++++ The records ++++

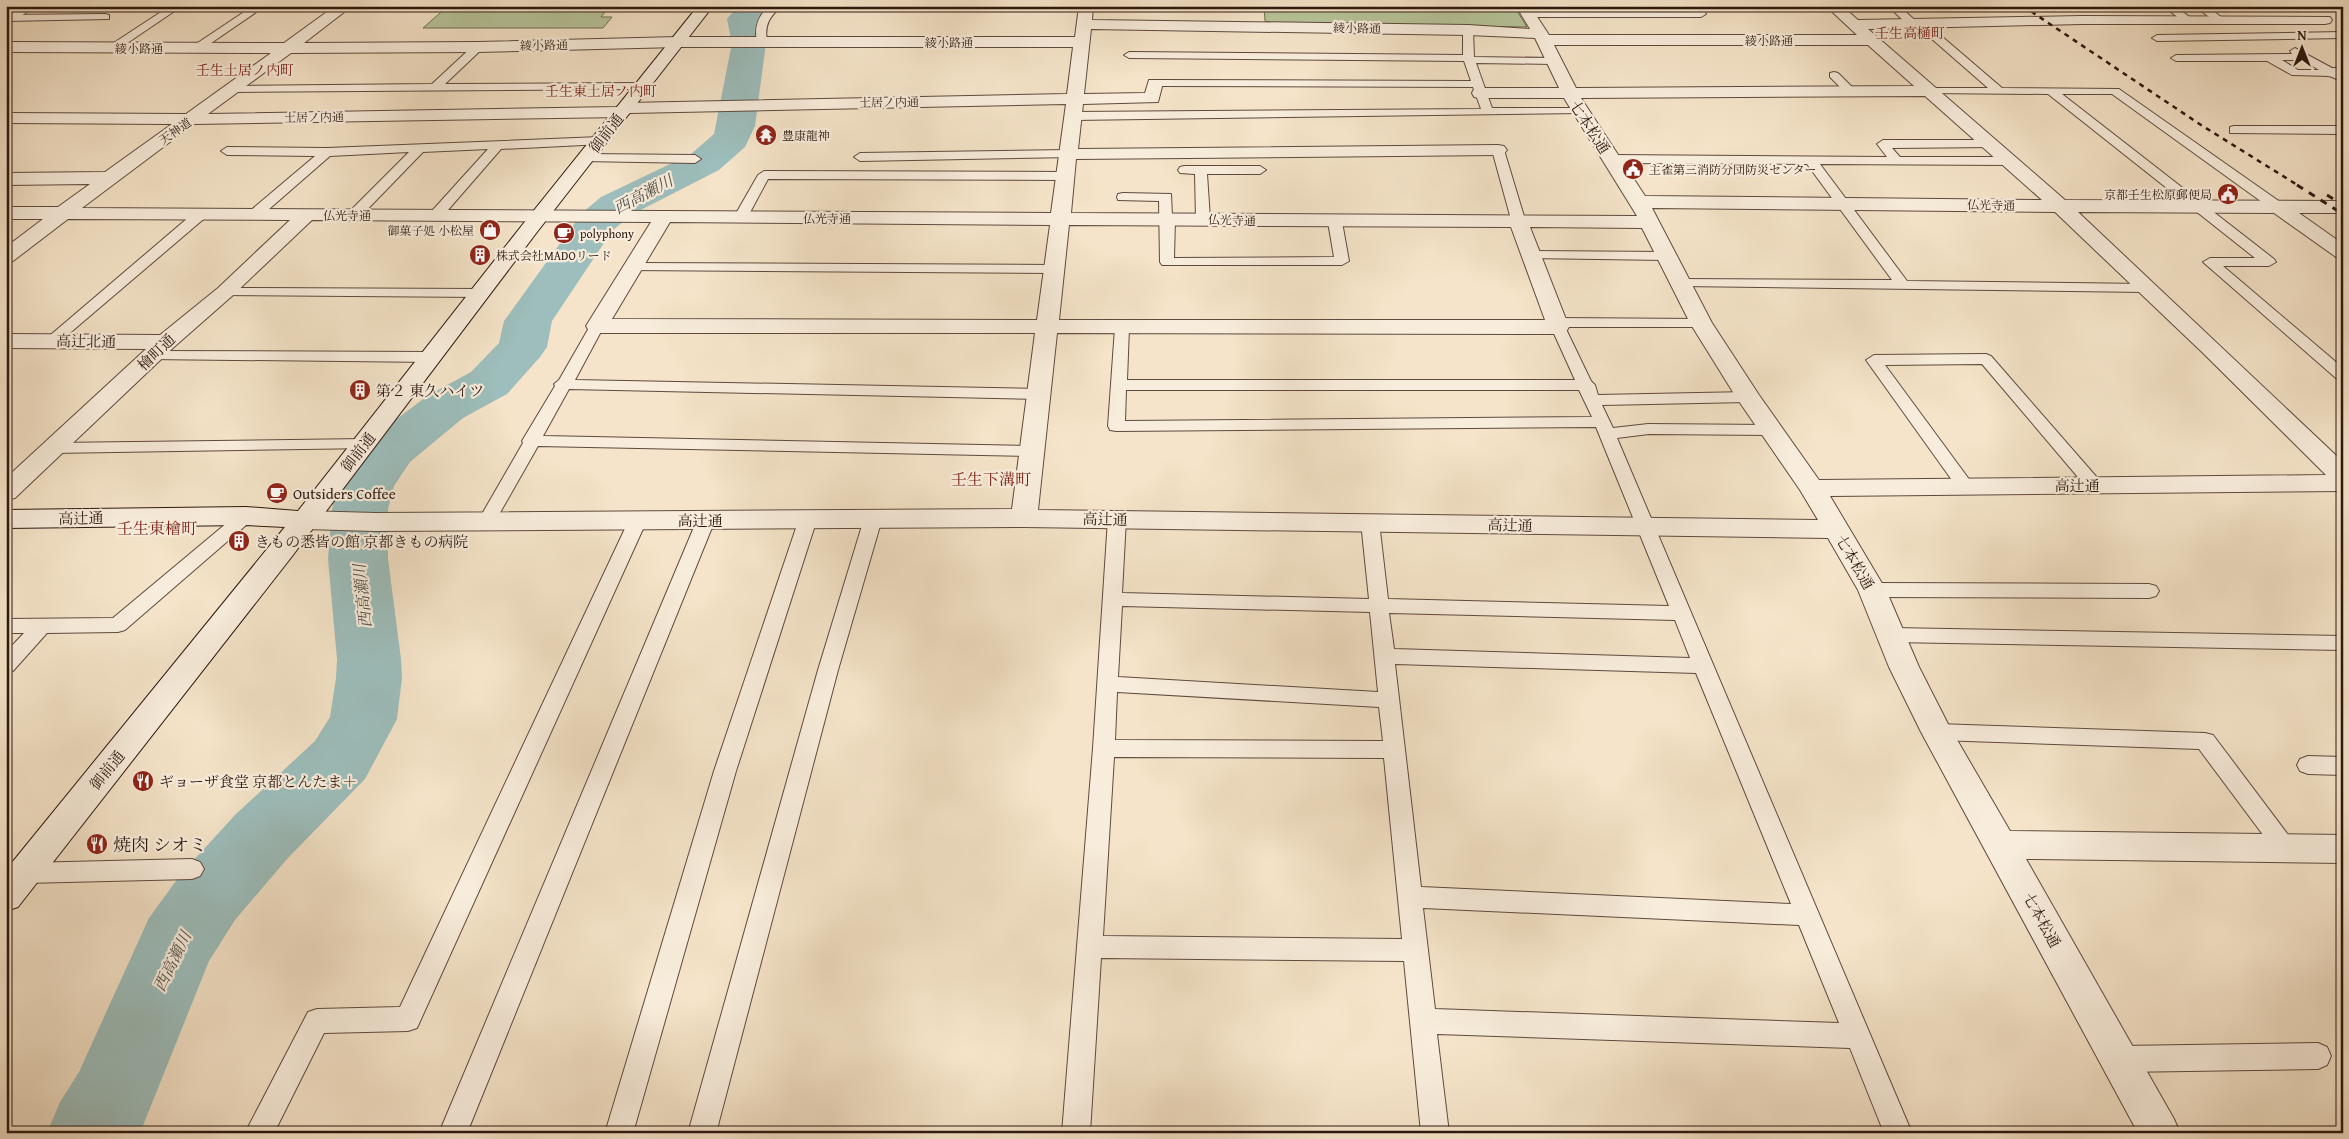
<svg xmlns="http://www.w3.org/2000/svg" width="2349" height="1139" viewBox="0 0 2349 1139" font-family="'Gentium Book Plus','Noto Serif JP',serif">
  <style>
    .green { fill: #b7c59a; stroke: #726e54 }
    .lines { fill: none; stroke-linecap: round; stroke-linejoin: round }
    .river { fill: #9dbebc; fill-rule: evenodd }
    .lane-casing { stroke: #5e4a3e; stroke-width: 2 }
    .street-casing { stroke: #5e4a3e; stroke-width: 2 }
    .secondary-casing { stroke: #2c170f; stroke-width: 2 }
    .lane { fill: #f8eddc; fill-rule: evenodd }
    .street { fill: #f8eddc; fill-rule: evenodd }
    .secondary { fill: #f8eddc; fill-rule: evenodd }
    .rail-far1 { stroke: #2c170f; stroke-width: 2.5; stroke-dasharray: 5 5; stroke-linecap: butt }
    .rail { stroke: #2c170f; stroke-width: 3; stroke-dasharray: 7 7; stroke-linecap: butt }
    .labels { text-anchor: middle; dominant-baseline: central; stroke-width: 4.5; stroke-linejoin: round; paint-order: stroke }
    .far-street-label { font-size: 12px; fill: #2c170f; stroke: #f8eddc }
    .far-poi-label { font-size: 12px; fill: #2c170f; stroke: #f8eddc; text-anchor: start }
    .far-neighbourhood-label { font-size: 14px; fill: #7a1f14; stroke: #f8eddc }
    .street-label { font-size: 15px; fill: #2c170f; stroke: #f8eddc }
    .poi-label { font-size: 15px; fill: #2c170f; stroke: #f8eddc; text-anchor: start }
    .water-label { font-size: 16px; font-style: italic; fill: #54514c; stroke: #f8eddc }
    .neighbourhood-label { font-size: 16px; fill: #7a1f14; stroke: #f8eddc }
    .near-poi-label { font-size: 18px; fill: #2c170f; stroke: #f8eddc; text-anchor: start }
  </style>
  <rect width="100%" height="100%" fill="#f5e4c9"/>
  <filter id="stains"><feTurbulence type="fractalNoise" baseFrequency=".004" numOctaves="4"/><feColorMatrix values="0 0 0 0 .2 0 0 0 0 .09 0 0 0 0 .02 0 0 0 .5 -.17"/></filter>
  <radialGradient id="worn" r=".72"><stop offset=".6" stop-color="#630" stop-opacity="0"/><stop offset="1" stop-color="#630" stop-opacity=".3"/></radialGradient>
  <path class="green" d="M448 6H610L601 17H612L603 28H423Z
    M1264 6H1514L1527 27 1275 23 1265 21Z"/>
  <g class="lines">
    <path class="river" d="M738 6H778L773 13 760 21 766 43 755 126 745 147 719 170 631 215 612 231 552 321 547 347 540 357 507 394 463 418 410 462 394 486 388 509V559L401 659 402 678 397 719 365 779 287 859 235 920 209 961 140 1133H47L60 1102 79 1072 149 918 181 874 235 815 315 741 330 717 336 678 337 659 328 559 332 509 338 485 372 438 427 396 471 372 499 343 504 321 582 213 601 197 691 154 714 134 732 43 727 19Z"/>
    <g class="lane-casing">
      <path id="lane" d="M170 6H182L117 50H109V46Z
        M253 6H265L201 50H193V46Z
        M769 6H781C770 17 764 24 767 41L762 44 757 41C754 27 758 16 769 6Z
        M1689 6H1700L1706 14 1701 17H1528L1523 14 1528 11H1693Z
        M1888 6H1899L1917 22H1925L2002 88 2119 89 2283 204 2285 207 2283 210H2273L2112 94H2062L2274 259 2276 262 2269 266H2223L2343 368V381L2337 379 2203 262 2210 258H2255L2048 94 1926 93 1924 91 1930 88H1988L1917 26H1909Z
        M2163 6H2175L2192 19 2183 21Z
        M2194 6H2206L2224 19 2215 21Z
        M105 14 109 15V19L6 21V15Z
        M1468 27 1473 30 1474 57 1554 58 1559 61 1554 64 1476 63 1492 108H1579L1585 111 1583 113 1074 120 1068 116 1074 112 1481 109 1473 87 1155 86 1149 83 1155 80 1471 81 1464 61 1129 58 1124 55 1129 52 1463 55V30Z
        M2343 32V38L2157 41 2152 38 2157 35Z
        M478 44 483 47 482 49 445 84 642 83 648 86 642 89 234 92 228 89 234 86 432 84 474 45Z
        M2295 48 2343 74V82L2330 76 2292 75 2267 61H2176L2171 58 2176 55 2292 54 2290 51ZM2282 60H2303L2319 70H2298Z
        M1834 72 1838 73 1855 90V94H1847L1830 77V73Z
        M2234 126H2343V134L2230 133V127Z
        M600 137 606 141 604 144 501 149 441 218H431L429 215 431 212 488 149 423 152 359 218H349L347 215 349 212 409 152 330 156 260 217H250L248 214 250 211 315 156 227 155 221 151 227 147 327 148Z
        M1883 140H1990L1994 141 1996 144 1994 147 1892 148 1900 157H2009L2015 161 2009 165 1820 164 1907 281 2145 284 2152 288 2145 292 1680 286 1673 282 1675 279 1892 280 1807 164 1612 163 1606 159 1612 155 1887 157 1877 144Z
        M1498 146 1504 150 1526 223 1524 226 1519 227 1512 223 1492 150Z
        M1069 150 1073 151 1075 154 1073 157 860 161 854 157 860 153Z
        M587 154 695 155 701 159 695 163 583 161 581 158 583 155Z
        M1184 166H1260L1266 170 1260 174H1207L1210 219 1203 223 1196 219 1195 174 1180 173 1178 170 1180 167Z
        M764 171 1067 172 1073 176 1067 180 768 179 746 220H736L734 217 758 175Z
        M1123 193 1171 194 1172 216 1175 219 1174 258 1334 257 1328 222 1335 218 1342 222 1349 261 1342 265H1162L1160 262 1159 201 1118 200 1117 197 1118 194Z
        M201 210 206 211 208 214 206 217 57 344H47L44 341 47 338 196 211Z
        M1533 251 1666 252 1673 256 1666 260 1528 258 1526 255 1528 252Z
        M633 263 1055 265 1062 269 1055 273 628 270 626 267Z
        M225 288 481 289 488 293 481 297 220 295 218 292 220 289Z
        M1557 318 1701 319 1708 323 1701 327H1565L1591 381 1595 385 1598 395 1748 392 1756 397 1748 402 1602 405 1613 428 1648 424 1770 425 1776 426 1778 430 1776 434 1770 435 1649 434 1617 438 1912 1133H1884L1850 1048 1437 1034 1449 1133H1421L1404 961 1101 958 1090 1133H1062L1093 748 1108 519 1111 515H1123L1126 519 1122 593 1369 599 1361 522 1364 518H1376L1379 522 1388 599 1669 606 1596 427 1116 431 1110 430 1108 426 1115 328 1122 324 1129 328 1127 380H1575L1551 327 1550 322ZM1126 390H1579L1592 417 1125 421ZM1122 606 1370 612 1378 692 1118 677ZM1389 613 1675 620 1690 658 1394 649ZM1395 664 1696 673 1791 904 1421 887ZM1117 692 1379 707 1383 741 1115 740ZM1114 757 1384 758 1402 939 1103 936ZM1423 908 1799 925 1839 1023 1435 1009Z
        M597 322 604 326 575 380 1040 389 1048 394 1040 399 569 389 543 436 1033 446 1039 447 1041 451 1039 455 1033 456 538 446 493 525H481L478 521 523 443 522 441 555 386 554 384 559 380 590 326Z
        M153 351 432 352 440 357 432 362 148 359 145 356Z
        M1986 354 1991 356 2100 481 2103 485 2100 489H2088L1982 364 1885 365 1974 486 1971 490H1959L1866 360 1874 355Z
        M365 439 371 440 373 444 371 448 53 453 47 452 45 448 47 444 53 443Z
        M246 510 252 512 255 516 252 520 125 630 118 632 47 633 13 671 6 673V652L24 633H6V619L113 618 240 512Z
        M808 513 814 515 817 519 736 771 633 1133H605L714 771 799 519 802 515Z
        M873 513 879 515 882 519 838 670 716 1133H688L818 670 864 519 867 515Z
        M638 514 644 516 647 520 417 1028 408 1031 324 1033 274 1133H245L308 1012 317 1009 400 1007 629 520 632 516Z
        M706 514 712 516 715 520 467 1133H439L697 520 700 516Z
        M1872 583 2149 584 2156 586 2159 591 2156 596 2149 598 1872 597 1865 595 1862 590 1865 585Z
        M1892 628 2343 636V650L1892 642 1885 640 1882 635 1885 630Z
        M1937 724 2205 733 2213 735 2298 848 2294 855 2286 858 2278 855 2199 749 1937 740 1929 738 1926 732 1929 726Z
        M2308 756 2343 757V775L2308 774 2300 771 2297 765 2300 759Z
        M192 859 200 862 204 869 200 876 192 879 25 883 17 880 13 873 17 866 25 863Z
        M2318 1043 2327 1047 2331 1056 2327 1065 2318 1069 2121 1072 2112 1068 2108 1059 2112 1050 2121 1046Z"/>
    </g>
    <g class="street-casing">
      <path id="street" d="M19 6H37L6 25V14Z
        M335 6H352L304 43 478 42 678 37H1075L1079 6H1093L1092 20 1468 25 1530 29 1516 6H1530L1549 35H1857L1826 6H1842L1858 20 2081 16 2330 17 2332 20 2330 23 2325 24H2081L1868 29 2065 200 2343 201V213H2299L2343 244V259L2336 257 2274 213 2078 212 2343 462V491L1830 496 1886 590 1919 667 1949 726 2010 831 2343 835V863L2026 859 2174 1119 2180 1133H2138L1921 732 1889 667 1858 590 1828 538 1024 527 375 531 305 529 296 526 292 520 296 514 305 511 375 513 1012 509 1035 333H597L589 331 586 326 651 222 312 220 232 296 174 347 15 498 6 500V478L146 349 6 348V334L160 335 218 288 290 220 68 219 13 261 6 263V247L43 219H6V207H58L90 184 6 185V173L105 172 172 124 6 123V113L186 114 271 53 6 52V42L284 43ZM1091 29 1468 35 1535 38 1559 88H1480L1474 89 1472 93 1474 97 1480 98H1564L1637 216 1071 213 1076 159 1498 155 1504 154 1507 150 1504 146 1498 145 1078 149 1083 104 1158 102 1163 83 1161 80H1149L1145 93 1084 94ZM1554 45H1868L1914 86 1576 88ZM678 47H1073L1067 94 625 103 617 107 208 114 291 53 478 52ZM1925 96 2042 200 1645 196 1581 98ZM1066 104 1051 213 82 208 194 124 622 117 630 113ZM1652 208 2055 212 2204 354 2326 475 1819 480 1759 395 1712 323ZM670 222 1050 225 1037 320 612 319ZM1069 225 1511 227 1545 320H1059ZM1530 227 1642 228 1690 323 1736 397 1800 490 1818 520 1038 510 1057 333 1558 334 1566 332 1569 327Z
        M2333 68H2343V78L2327 76 2325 73Z"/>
    </g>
    <g class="secondary-casing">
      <path id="secondary" d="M698 6H713L537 232 293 555 18 907 6 911V870L285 527 246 525 6 528V510L246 507 298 511 523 224Z"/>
    </g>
    <use href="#lane" class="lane"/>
    <use href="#street" class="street"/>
    <use href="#secondary" class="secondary"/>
    <path class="rail-far1" d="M2023 6 2201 125 2299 186"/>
    <path class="rail" d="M2297 185 2343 214
      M2327 195 2343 205"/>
  </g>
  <defs>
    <g id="temple-disc" transform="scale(1.125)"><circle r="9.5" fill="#8f2418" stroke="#f8eddc"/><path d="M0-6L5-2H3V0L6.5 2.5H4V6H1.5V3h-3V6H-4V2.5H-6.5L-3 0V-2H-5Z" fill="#fff"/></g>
    <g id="civic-disc" transform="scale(1.125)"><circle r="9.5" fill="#8f2418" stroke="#f8eddc"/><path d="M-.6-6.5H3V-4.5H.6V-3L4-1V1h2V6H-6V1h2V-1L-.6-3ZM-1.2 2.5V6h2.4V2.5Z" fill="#fff"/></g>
    <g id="shop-disc" transform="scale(1.125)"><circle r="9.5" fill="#8f2418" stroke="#f8eddc"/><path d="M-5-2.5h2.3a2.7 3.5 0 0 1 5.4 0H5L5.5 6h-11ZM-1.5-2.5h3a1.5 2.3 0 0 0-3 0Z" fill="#fff"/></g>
    <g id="cafe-disc" transform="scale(1.125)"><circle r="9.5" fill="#8f2418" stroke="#f8eddc"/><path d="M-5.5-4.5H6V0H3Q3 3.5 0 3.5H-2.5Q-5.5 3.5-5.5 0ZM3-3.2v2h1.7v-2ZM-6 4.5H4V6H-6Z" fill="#fff"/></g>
    <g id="building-disc" transform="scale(1.125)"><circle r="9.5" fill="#8f2418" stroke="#f8eddc"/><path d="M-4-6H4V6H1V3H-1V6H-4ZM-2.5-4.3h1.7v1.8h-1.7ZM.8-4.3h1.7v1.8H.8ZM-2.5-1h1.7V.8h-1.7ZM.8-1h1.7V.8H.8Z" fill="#fff"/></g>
    <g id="restaurant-disc" transform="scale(1.125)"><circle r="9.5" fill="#8f2418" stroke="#f8eddc"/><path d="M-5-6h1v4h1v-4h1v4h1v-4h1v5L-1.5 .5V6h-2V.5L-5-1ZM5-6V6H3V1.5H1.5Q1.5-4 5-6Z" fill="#fff"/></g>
  </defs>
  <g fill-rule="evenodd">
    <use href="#temple-disc" x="766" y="135"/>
    <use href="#civic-disc" x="1633" y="169"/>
    <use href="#civic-disc" x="2228" y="194"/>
    <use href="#shop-disc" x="490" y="230"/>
    <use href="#cafe-disc" x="564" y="233"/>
    <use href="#building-disc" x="480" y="255"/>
    <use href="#building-disc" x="360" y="390"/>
    <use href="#cafe-disc" x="277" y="493"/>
    <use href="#building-disc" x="239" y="541"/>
    <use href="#restaurant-disc" x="143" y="781"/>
    <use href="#restaurant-disc" x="97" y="844"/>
  </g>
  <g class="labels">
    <g class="far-street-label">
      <text transform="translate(1357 28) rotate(1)">綾小路通</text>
      <text x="1769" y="40">綾小路通</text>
      <text x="949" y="42">綾小路通</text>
      <text transform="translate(544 45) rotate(-1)">綾小路通</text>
      <text x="139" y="48">綾小路通</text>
      <text transform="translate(889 102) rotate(-1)">土居ノ内通</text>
      <text transform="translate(314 117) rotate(-1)">土居ノ内通</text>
      <text transform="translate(175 131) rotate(-35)">天神道</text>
      <text transform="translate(1991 205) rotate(1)">仏光寺通</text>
      <text x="347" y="215">仏光寺通</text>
      <text x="827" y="218">仏光寺通</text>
      <text transform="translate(1232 220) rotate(2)">仏光寺通</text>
    </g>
    <g class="far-poi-label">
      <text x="782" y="135">豊康龍神</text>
      <text x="1649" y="169">主雀第三消防分団防災センター</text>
      <text x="2212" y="194" text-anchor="end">京都壬生松原郵便局</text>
      <text x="474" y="230" text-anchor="end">御菓子処 小松屋</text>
      <text x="580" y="233">polyphony</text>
      <text x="496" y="255">株式会社MADOリード</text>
    </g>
    <g class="far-neighbourhood-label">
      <text x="1910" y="33">壬生高樋町</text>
      <text x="245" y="70">壬生土居ノ内町</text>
      <text x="601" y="91">壬生東土居ノ内町</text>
    </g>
    <g class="street-label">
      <text transform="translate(1590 127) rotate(57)">七本松通</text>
      <text transform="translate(606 133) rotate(-52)">御前通</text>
      <text transform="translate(86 341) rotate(1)">高辻北通</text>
      <text transform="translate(156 352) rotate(-44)">檜町通</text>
      <text transform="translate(358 452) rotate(-52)">御前通</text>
      <text x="2077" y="485">高辻通</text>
      <text transform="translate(81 518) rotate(-1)">高辻通</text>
      <text transform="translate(1105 519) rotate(1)">高辻通</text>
      <text x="700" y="520">高辻通</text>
      <text transform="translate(1510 525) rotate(1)">高辻通</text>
      <text transform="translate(1855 562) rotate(60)">七本松通</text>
      <text transform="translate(107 770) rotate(-51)">御前通</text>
      <text transform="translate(2042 920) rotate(61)">七本松通</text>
    </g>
    <g class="poi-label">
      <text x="376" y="390">第２ 東久ハイツ</text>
      <text x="293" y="493">Outsiders Coffee</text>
      <text x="255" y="541">きもの悉皆の館 京都きもの病院</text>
      <text x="159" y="781">ギョーザ食堂 京都とんたま＋</text>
    </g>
    <g class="water-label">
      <text transform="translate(643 194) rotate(-28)">西高瀬川</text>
      <text transform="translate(362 596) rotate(-96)">西高瀬川</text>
      <text transform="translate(172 961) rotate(-64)">西高瀬川</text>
    </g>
    <g class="neighbourhood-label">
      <text x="991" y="479">壬生下溝町</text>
      <text x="157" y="528">壬生東檜町</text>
    </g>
    <g class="near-poi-label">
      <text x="113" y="844">焼肉 シオミ</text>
    </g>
  </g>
  <rect width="2349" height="1139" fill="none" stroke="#f5e4c9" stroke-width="25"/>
  <rect x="8" y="8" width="2334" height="1124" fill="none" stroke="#2c170f" stroke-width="2.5"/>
  <rect x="12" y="12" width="2324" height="1114" fill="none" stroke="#2c170f"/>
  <g transform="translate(2302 48)" stroke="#f8eddc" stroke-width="4" paint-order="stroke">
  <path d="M0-4L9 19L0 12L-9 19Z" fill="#2c170f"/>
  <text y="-8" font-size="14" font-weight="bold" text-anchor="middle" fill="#2c170f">N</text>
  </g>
  <rect width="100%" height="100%" filter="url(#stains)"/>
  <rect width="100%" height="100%" fill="url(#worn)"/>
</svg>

++++

Action item:
Wherever a line in the data above holds the word "lines", copy that line.

Output for this task:
    .lines { fill: none; stroke-linecap: round; stroke-linejoin: round }
  <g class="lines">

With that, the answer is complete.